As the sun peeks over the ridges here in Alabama, I'm thankful for another day's dawning... calmly. Yesterday's line of terrific storms and tornados stretching almost from Canada to the Gulf wreaked horror. Writing? Who had focus? I stayed in hyper alert mode all day. Even Facebook friends were mostly absent or sending hopes and prayers, speaking out of fear. Not a Facebook friend yet? Look for me there... but before another stormy day hits the country.

My weather alarm blared around 11:00pm last night, giving the 66th and final severe weather alert for the day. High winds and hail, the voice said. Do not travel unless necessary. On the road approaching  midnight? Well, I kept vigil for an hour and then fell peacefully aslseep until morning's light. 

So, good morning, World! It's great to be alive and with all the timbers of my house intact! What tidbit can I offer writers today to lend a helping hand? There's a Web site I've found to be a great writer resource. Check out and thank you for reading my blog. -G.H. Sherrer  

Thursday, March 1, 2012

Got Muse?

Is your inspiration dried up as a New Mexico canyon? Try writing more regularly, why don't you? I have a theory. If you're truly a writer you will write. A muse? Not necessary. The creative juices flow always, even in sleep. Even so, some need a jump start.

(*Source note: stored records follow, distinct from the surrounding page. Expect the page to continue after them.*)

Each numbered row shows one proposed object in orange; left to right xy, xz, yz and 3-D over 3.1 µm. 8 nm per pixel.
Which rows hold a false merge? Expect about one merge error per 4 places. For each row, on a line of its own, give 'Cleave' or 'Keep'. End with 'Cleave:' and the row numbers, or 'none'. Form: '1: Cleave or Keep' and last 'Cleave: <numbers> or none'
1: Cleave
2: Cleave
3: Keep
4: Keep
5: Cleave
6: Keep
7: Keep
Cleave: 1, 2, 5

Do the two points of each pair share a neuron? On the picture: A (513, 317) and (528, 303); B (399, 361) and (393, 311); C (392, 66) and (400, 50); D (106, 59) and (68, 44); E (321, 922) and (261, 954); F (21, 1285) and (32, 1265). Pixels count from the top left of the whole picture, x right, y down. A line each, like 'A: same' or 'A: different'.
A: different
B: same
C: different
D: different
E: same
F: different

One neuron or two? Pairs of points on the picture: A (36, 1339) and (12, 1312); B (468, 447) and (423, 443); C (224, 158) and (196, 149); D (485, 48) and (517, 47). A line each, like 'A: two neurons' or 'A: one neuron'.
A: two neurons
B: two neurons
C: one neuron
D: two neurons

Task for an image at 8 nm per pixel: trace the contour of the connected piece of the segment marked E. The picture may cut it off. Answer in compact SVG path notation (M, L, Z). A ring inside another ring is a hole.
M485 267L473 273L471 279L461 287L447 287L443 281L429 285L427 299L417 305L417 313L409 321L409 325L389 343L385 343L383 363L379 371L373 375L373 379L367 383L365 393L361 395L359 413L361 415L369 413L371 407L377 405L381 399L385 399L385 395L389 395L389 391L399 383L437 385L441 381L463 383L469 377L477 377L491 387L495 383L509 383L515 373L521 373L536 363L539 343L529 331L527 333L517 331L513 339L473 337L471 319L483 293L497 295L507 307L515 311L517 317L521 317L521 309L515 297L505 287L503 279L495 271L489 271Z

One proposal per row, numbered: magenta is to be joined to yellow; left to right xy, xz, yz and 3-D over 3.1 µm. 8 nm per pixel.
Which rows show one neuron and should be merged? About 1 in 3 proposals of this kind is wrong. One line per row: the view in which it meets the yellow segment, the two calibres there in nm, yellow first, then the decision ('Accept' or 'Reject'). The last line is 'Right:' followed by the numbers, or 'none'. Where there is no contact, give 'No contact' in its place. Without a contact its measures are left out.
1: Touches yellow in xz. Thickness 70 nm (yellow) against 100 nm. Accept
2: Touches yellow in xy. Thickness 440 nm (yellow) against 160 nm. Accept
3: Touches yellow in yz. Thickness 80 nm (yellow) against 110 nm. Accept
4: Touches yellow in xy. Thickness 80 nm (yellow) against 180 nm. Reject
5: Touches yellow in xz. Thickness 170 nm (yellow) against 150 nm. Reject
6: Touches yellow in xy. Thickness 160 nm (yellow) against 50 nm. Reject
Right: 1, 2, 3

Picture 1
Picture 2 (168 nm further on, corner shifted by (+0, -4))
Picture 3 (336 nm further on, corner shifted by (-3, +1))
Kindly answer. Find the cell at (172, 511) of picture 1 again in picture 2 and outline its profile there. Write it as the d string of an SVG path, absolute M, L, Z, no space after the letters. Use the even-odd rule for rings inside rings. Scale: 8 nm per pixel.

What inspires writers is as diverse as people are on the planet. One doesn't have to look beyond their own group of friends or family, don't need to travel widely though it can give greater insight than armchair explorations. Inspiring scenes, settings, characters are everywhere. If you'll look more closely at details.

Writers need to write on a steady basis. That's one way we improve craft. Not that MFA programs and workshops don't have their place, but that's a subject for another day. Many writers need a boost, a gentle nudge to get them going. That's where prompts come in. Poets & Writers Magazine has a wonderful Web site where prompts are posted at I have their comments and one prompt below.
Write on, friends! And be inspired! -G.H. Sherrer

"The most important and underrated factor in a writer’s success is discipline. Talent and luck always help, but having a consistent writing practice is often the difference between aspiring writers and published writers.
The advice we hear from agents, editors, and authors alike is always the same: Focus on the writing. However, finding the time and inspiration to write is not always easy. That’s where creative writing prompts and exercises can help. Writing prompts provide writers with a starting place, an entry point into their writing practice. Sometimes creative writing prompts and exercises result in a workable draft of a story or poem. Other times, they may lead to what can seem like a dead end. But having to generate ideas, being pushed in a direction where you wouldn't normally go in your writing, and just plain putting pen to paper is often enough to provide that crucial dose of inspiration."


Alone in the Woods

Write a story in which a character lives alone in a desolate environment—the woods, the desert, the mountains. Describe your character going about the day, and use that action as a backdrop for revealing the reason why he or she has chosen to retreat from the world. Then, have another character enter the scene, describing how he or she arrives. What happens next?